Can anybody help me?
I think --vbr and --bitrate 10 are not meant for each other.
I think --vbr and --bitrate 10 are not meant for each other.
Can you recommend some good settings than? I've tried sample files from speex.org site , and they are pretty good, even at 10kbps. I just can't get even close to it.
Speex is not meant to be used at 20 kbs. But when somebody has to encode at about 5 kbs - Speex is a very good solution.
Moreover, it doesn't obey my commands, for example I wanted to force it to use bitrate of 10 kbps
--bitrate 10 --vbr --comp 6 o:\test\16khz.wav o:\out.spx
Instead, i get bitrate of arund 20, which sound much worse than ogg@20kbps. Why?
Can anybody help me?
Are you sure you want to encode at 10 *bits* per seconds. Also, the option is --abr when you want to control the vbr rate, so using --bitrate 10000 will already work much better. Although I personaly recommend --vbr --quality X (with X around 6 maybe?) instead. Using 16 kHz, I *think* Speex should be better than Vorbis when you use bit-rate below ~32 kbps. Above that, Vorbis would probably be better.
I've been doing voice encoding of radio traffic with ogg vorbis (-q -1) and speex for quite a while now. The speex files come out worse sounding and larger than the ogg's every single time.
Plus the speex encoder is hella unstable.
I blame the problems on the speex encoder's immaturity. Maybe I should see if there is a newer version out (I've just been using vorbis for the past several months... gave up on speex)
The sad part is that the agc and the denoising are _really_ helpful.
Nothing scientific, just a bit of anecdotal evidence that may be helpful.
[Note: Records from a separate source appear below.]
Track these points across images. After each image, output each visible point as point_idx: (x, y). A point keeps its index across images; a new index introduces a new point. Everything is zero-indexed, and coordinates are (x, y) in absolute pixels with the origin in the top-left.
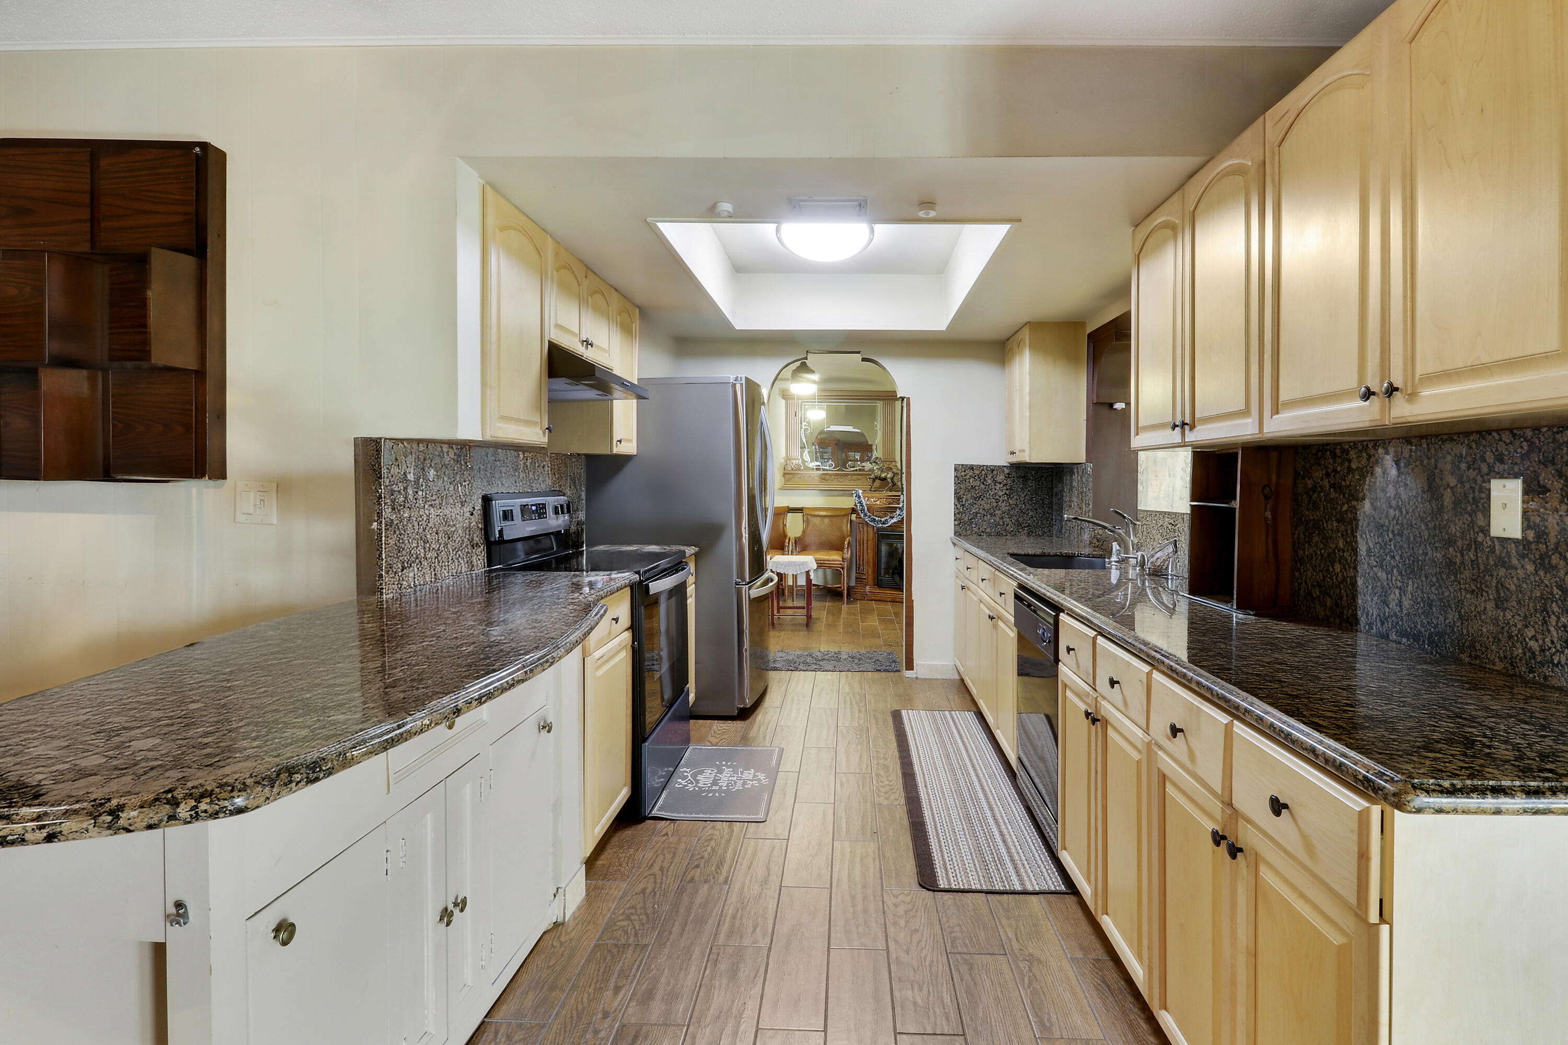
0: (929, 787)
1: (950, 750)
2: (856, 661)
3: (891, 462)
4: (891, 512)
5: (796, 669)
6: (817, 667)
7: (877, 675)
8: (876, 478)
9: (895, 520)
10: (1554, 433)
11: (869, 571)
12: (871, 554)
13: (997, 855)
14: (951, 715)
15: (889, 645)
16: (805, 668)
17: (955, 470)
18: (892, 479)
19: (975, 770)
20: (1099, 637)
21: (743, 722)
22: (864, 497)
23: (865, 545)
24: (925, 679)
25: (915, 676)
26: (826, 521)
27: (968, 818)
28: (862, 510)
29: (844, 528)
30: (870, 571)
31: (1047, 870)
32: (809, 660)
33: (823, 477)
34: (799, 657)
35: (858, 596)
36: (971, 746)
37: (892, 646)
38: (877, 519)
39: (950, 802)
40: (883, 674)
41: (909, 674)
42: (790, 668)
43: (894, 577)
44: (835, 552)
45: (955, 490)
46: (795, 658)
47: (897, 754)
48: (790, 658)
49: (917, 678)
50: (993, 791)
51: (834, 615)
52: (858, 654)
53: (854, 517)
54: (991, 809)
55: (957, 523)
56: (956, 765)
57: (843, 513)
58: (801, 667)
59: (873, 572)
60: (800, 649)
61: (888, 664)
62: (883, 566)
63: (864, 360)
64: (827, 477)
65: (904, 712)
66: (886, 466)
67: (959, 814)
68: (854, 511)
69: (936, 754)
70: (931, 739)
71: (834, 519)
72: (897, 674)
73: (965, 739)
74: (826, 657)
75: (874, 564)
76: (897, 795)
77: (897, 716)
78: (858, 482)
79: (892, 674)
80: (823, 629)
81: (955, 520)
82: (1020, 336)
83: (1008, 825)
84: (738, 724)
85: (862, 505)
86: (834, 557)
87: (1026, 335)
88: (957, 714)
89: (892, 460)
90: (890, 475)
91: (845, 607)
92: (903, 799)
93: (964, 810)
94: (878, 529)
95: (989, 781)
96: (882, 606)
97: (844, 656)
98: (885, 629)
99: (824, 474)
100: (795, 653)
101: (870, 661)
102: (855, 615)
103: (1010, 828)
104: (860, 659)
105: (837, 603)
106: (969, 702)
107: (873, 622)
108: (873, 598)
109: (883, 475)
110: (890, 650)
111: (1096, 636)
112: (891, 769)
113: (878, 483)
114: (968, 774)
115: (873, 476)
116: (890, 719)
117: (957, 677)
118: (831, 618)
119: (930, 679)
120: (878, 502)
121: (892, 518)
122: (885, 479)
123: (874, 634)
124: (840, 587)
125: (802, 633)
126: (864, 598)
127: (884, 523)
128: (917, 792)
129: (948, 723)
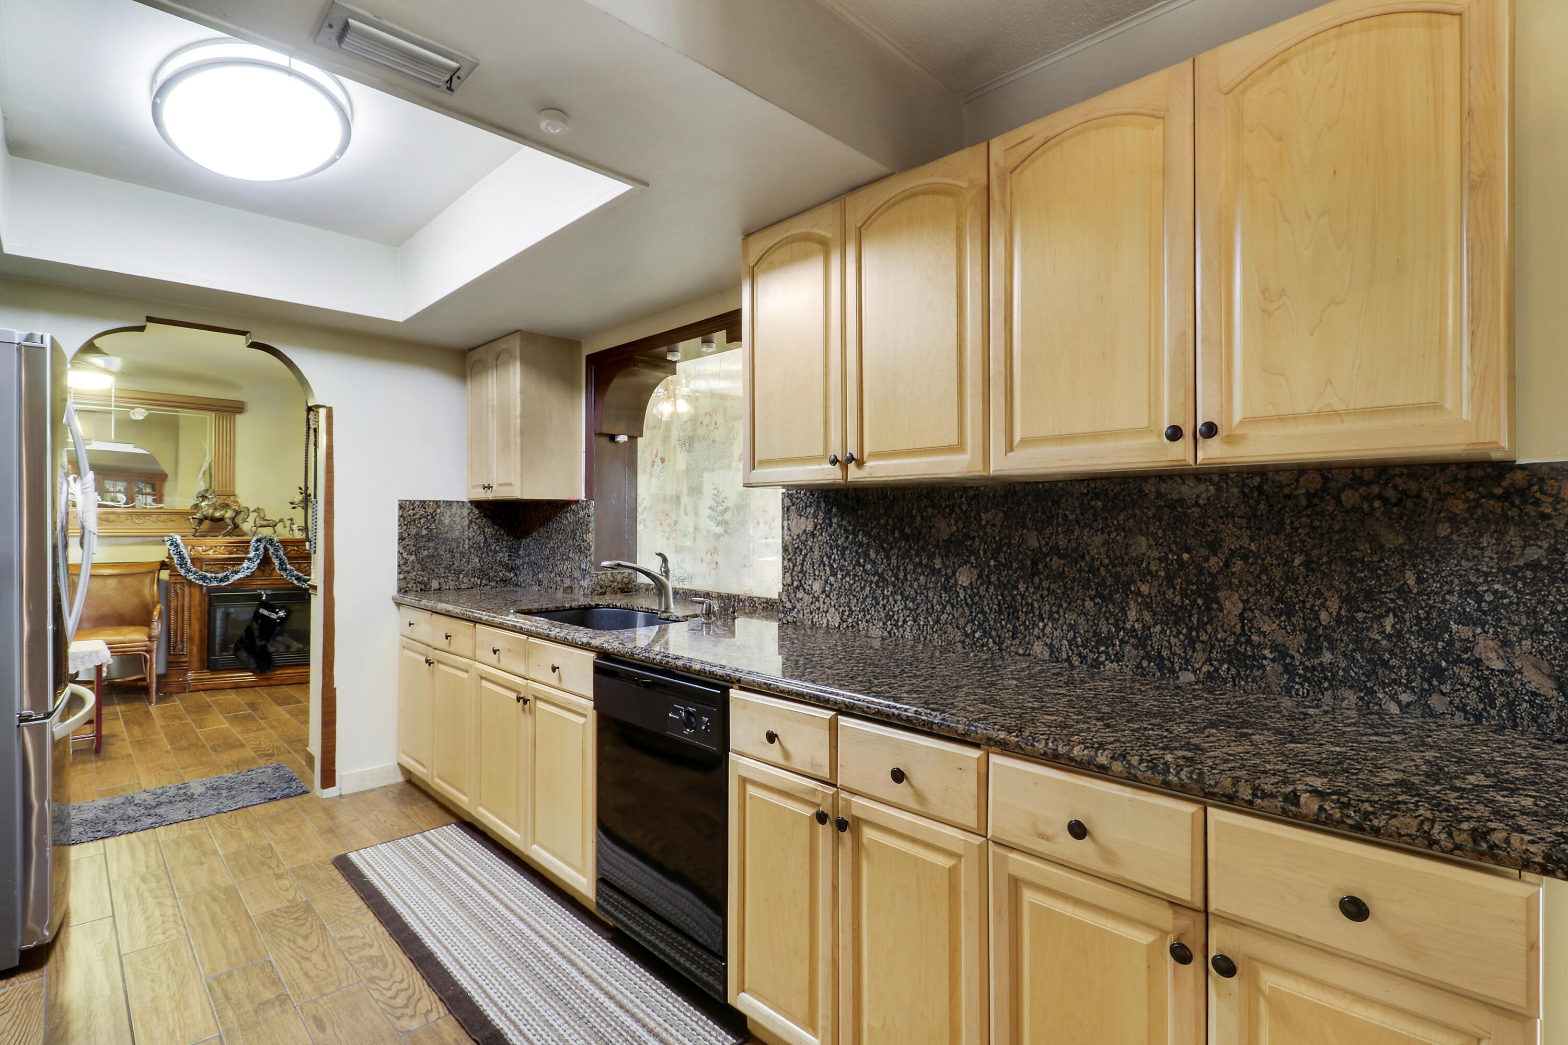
0: (466, 966)
1: (460, 894)
2: (224, 793)
3: (229, 496)
4: (234, 565)
5: (113, 834)
6: (154, 819)
7: (272, 807)
8: (206, 518)
9: (240, 575)
10: (1243, 479)
11: (192, 651)
12: (196, 626)
13: (627, 1032)
14: (425, 837)
15: (267, 755)
16: (128, 828)
17: (401, 507)
18: (233, 519)
19: (512, 911)
20: (839, 717)
21: (36, 974)
22: (186, 547)
23: (186, 614)
24: (356, 795)
25: (337, 794)
26: (112, 582)
27: (553, 992)
28: (183, 564)
29: (147, 592)
30: (195, 649)
31: (697, 1023)
32: (130, 811)
33: (103, 517)
34: (107, 809)
35: (173, 688)
36: (484, 877)
37: (272, 755)
38: (209, 575)
39: (510, 975)
40: (282, 803)
41: (330, 793)
42: (99, 835)
43: (239, 653)
44: (132, 628)
45: (400, 534)
46: (100, 814)
47: (381, 929)
48: (90, 816)
49: (341, 796)
50: (556, 933)
51: (140, 724)
52: (221, 782)
53: (165, 575)
54: (573, 964)
55: (402, 576)
56: (482, 915)
57: (144, 569)
58: (120, 827)
59: (200, 650)
60: (101, 795)
61: (285, 786)
62: (218, 640)
63: (254, 345)
64: (112, 517)
65: (353, 856)
66: (219, 501)
67: (537, 992)
68: (163, 565)
69: (442, 906)
70: (422, 885)
71: (127, 580)
72: (305, 797)
73: (469, 869)
74: (163, 799)
75: (201, 639)
76: (425, 1001)
77: (344, 865)
78: (170, 524)
79: (298, 799)
80: (130, 751)
81: (400, 573)
82: (502, 345)
83: (608, 978)
84: (26, 982)
85: (181, 557)
86: (134, 637)
87: (516, 344)
88: (432, 834)
89: (229, 493)
90: (229, 514)
91: (154, 708)
92: (440, 1004)
93: (539, 982)
94: (210, 590)
95: (541, 920)
96: (220, 697)
97: (197, 788)
98: (247, 731)
99: (106, 513)
100: (95, 804)
101: (249, 788)
102: (180, 719)
103: (613, 981)
104: (230, 789)
105: (137, 705)
106: (438, 811)
107: (218, 723)
108: (200, 687)
109: (217, 514)
110: (274, 762)
111: (836, 716)
112: (389, 960)
113: (206, 525)
114: (508, 921)
115: (198, 515)
116: (336, 874)
117: (400, 779)
118: (137, 731)
119: (363, 793)
120: (211, 552)
121: (236, 572)
122: (222, 519)
123: (231, 744)
124: (144, 679)
125: (91, 766)
126: (183, 688)
127: (221, 581)
128: (455, 984)
129: (430, 853)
arecord -f S16_LE -r 16000 | oggenc -q -1 - -o "`date +"%F %Hhr %Mmn %Ssc %Z"`.ogg"
arecord -f S16_LE -r 16000 | speexenc -w --quality 6 --vbr --denoise --agc -V - "`date +"%F %Hhr %Mmn %Ssc %Z"`.spx"
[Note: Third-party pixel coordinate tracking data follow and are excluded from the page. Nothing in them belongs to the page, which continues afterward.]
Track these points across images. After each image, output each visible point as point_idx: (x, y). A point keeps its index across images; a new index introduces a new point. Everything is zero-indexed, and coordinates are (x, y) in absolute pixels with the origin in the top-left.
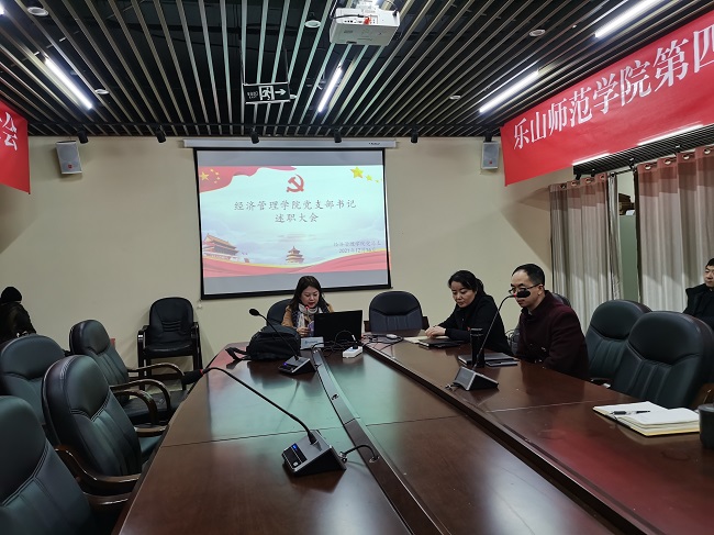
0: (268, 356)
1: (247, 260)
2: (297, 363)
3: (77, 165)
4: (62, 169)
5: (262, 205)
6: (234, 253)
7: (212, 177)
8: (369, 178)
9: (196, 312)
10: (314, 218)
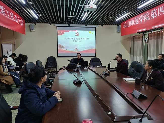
0: (71, 68)
1: (66, 50)
2: (76, 69)
3: (34, 29)
4: (31, 30)
5: (70, 38)
6: (64, 48)
7: (60, 32)
8: (92, 33)
9: (56, 59)
10: (80, 41)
I've also given up on Speex, at least temporarily, in favor of Vorbis. I'd been using Speex to encode my audiobook CD's and cassettes ever since Windows binaries of it first appeared, and found its superiority to LAME easily ABX-able (LAME almost always produced an annoying metalic noise at lower bitrates, which Speex did not).
The latest Speex beta, I've found, often produces a similarly annoying noise, which Vorbis does not, and was again easily ABX-able. Ultimately, I found that while Speex is SUPPOSED to be optimized for bitrates up to 44kbps and sampling rates of 8, 16, and 32khz, it only seems to work consistently well at 8khz.
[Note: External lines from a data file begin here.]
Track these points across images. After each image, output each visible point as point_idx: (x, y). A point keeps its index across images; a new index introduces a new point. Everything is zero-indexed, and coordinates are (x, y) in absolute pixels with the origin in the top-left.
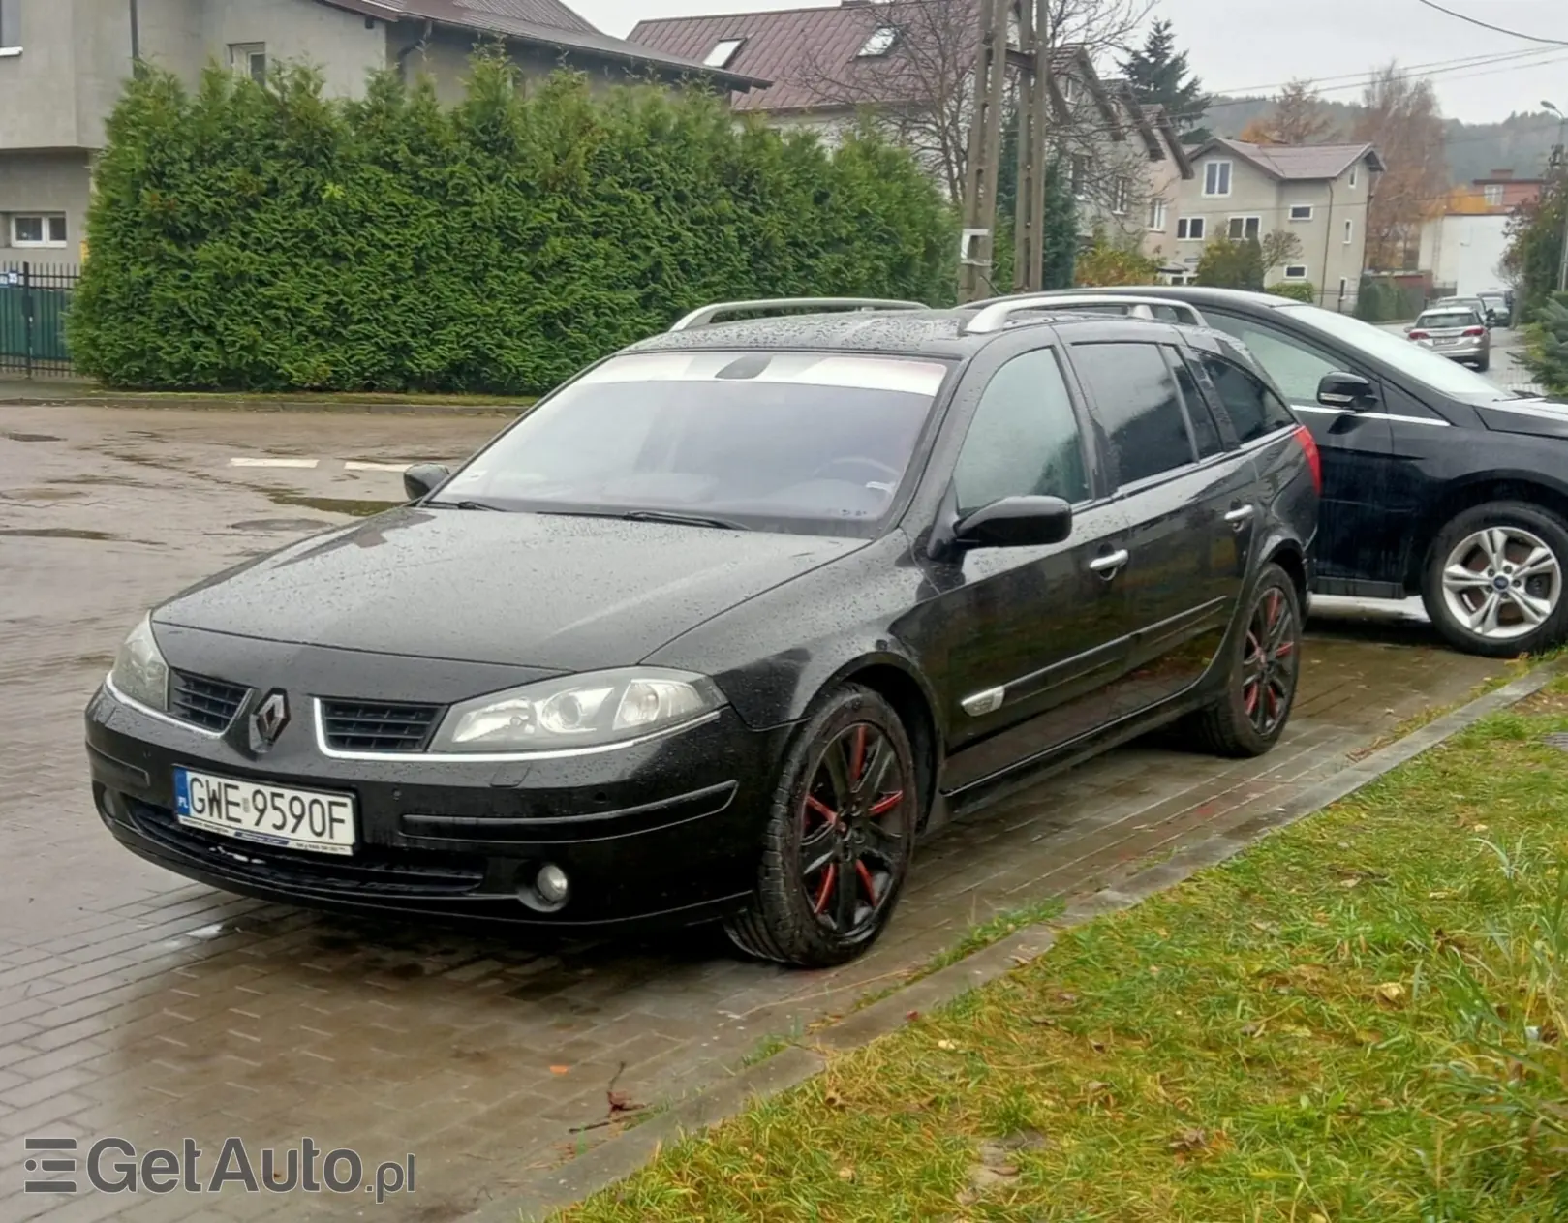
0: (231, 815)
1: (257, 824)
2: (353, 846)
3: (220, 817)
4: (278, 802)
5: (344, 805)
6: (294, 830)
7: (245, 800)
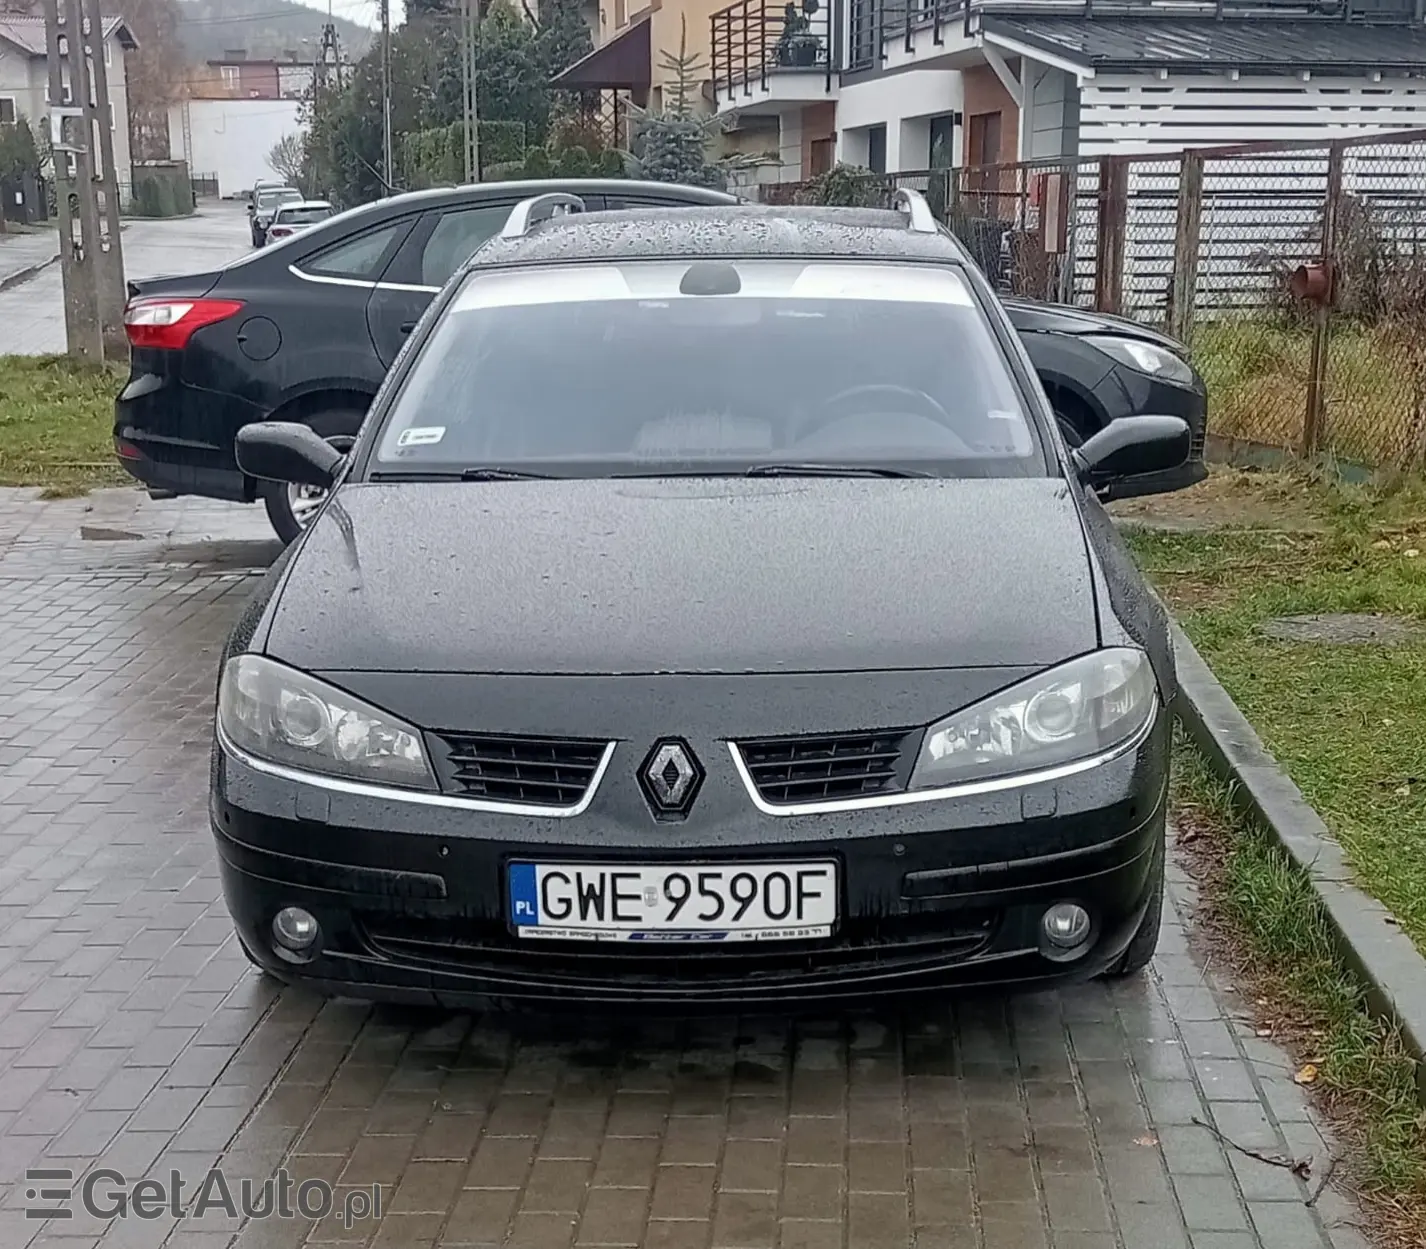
0: (620, 913)
1: (671, 917)
2: (833, 925)
3: (601, 917)
4: (709, 884)
5: (823, 873)
6: (737, 917)
7: (651, 891)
Even for those cases in which I cannot ABX a difference between Speex and Vorbis, I've found that Vorbis rarely produces significantly larger files, so I saw no reason to continue with Speex.
I've wondered if it's the case that most modern audiobook recordings can't be considered "pure speech", even when no background music or sound effects are used.
http://www.vorbis.com/faq/#speech (http://www.vorbis.com/faq/#speech)
So... do they tell lies?
i think it kind of depends which encoder is used. the one at xiph.org isn't that great compared to aoTuV.